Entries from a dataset
__________
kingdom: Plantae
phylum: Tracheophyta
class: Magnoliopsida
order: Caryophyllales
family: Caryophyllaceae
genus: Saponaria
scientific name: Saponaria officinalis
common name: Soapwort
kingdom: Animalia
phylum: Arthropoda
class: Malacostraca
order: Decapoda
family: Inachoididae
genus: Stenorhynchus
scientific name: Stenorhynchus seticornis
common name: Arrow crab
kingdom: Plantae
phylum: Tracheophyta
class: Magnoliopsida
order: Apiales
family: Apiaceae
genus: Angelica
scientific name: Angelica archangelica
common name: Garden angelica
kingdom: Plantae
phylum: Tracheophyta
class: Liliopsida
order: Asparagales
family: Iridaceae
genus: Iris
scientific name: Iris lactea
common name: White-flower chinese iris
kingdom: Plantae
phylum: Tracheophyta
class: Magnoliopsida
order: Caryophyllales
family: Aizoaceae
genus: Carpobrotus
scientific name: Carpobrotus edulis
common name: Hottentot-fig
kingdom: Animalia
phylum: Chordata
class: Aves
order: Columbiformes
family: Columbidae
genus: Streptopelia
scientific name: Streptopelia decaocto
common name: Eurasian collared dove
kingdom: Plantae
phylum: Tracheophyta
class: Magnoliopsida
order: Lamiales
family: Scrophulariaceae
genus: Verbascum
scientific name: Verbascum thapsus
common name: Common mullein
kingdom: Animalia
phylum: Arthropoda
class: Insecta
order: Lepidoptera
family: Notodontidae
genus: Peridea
__________
◆ **Exercise brief**: Copy out every line of the records above, keeping each word unchanged.

◆ **Answer to the task**:
kingdom: Plantae
phylum: Tracheophyta
class: Magnoliopsida
order: Caryophyllales
family: Caryophyllaceae
genus: Saponaria
scientific name: Saponaria officinalis
common name: Soapwort
kingdom: Animalia
phylum: Arthropoda
class: Malacostraca
order: Decapoda
family: Inachoididae
genus: Stenorhynchus
scientific name: Stenorhynchus seticornis
common name: Arrow crab
kingdom: Plantae
phylum: Tracheophyta
class: Magnoliopsida
order: Apiales
family: Apiaceae
genus: Angelica
scientific name: Angelica archangelica
common name: Garden angelica
kingdom: Plantae
phylum: Tracheophyta
class: Liliopsida
order: Asparagales
family: Iridaceae
genus: Iris
scientific name: Iris lactea
common name: White-flower chinese iris
kingdom: Plantae
phylum: Tracheophyta
class: Magnoliopsida
order: Caryophyllales
family: Aizoaceae
genus: Carpobrotus
scientific name: Carpobrotus edulis
common name: Hottentot-fig
kingdom: Animalia
phylum: Chordata
class: Aves
order: Columbiformes
family: Columbidae
genus: Streptopelia
scientific name: Streptopelia decaocto
common name: Eurasian collared dove
kingdom: Plantae
phylum: Tracheophyta
class: Magnoliopsida
order: Lamiales
family: Scrophulariaceae
genus: Verbascum
scientific name: Verbascum thapsus
common name: Common mullein
kingdom: Animalia
phylum: Arthropoda
class: Insecta
order: Lepidoptera
family: Notodontidae
genus: Peridea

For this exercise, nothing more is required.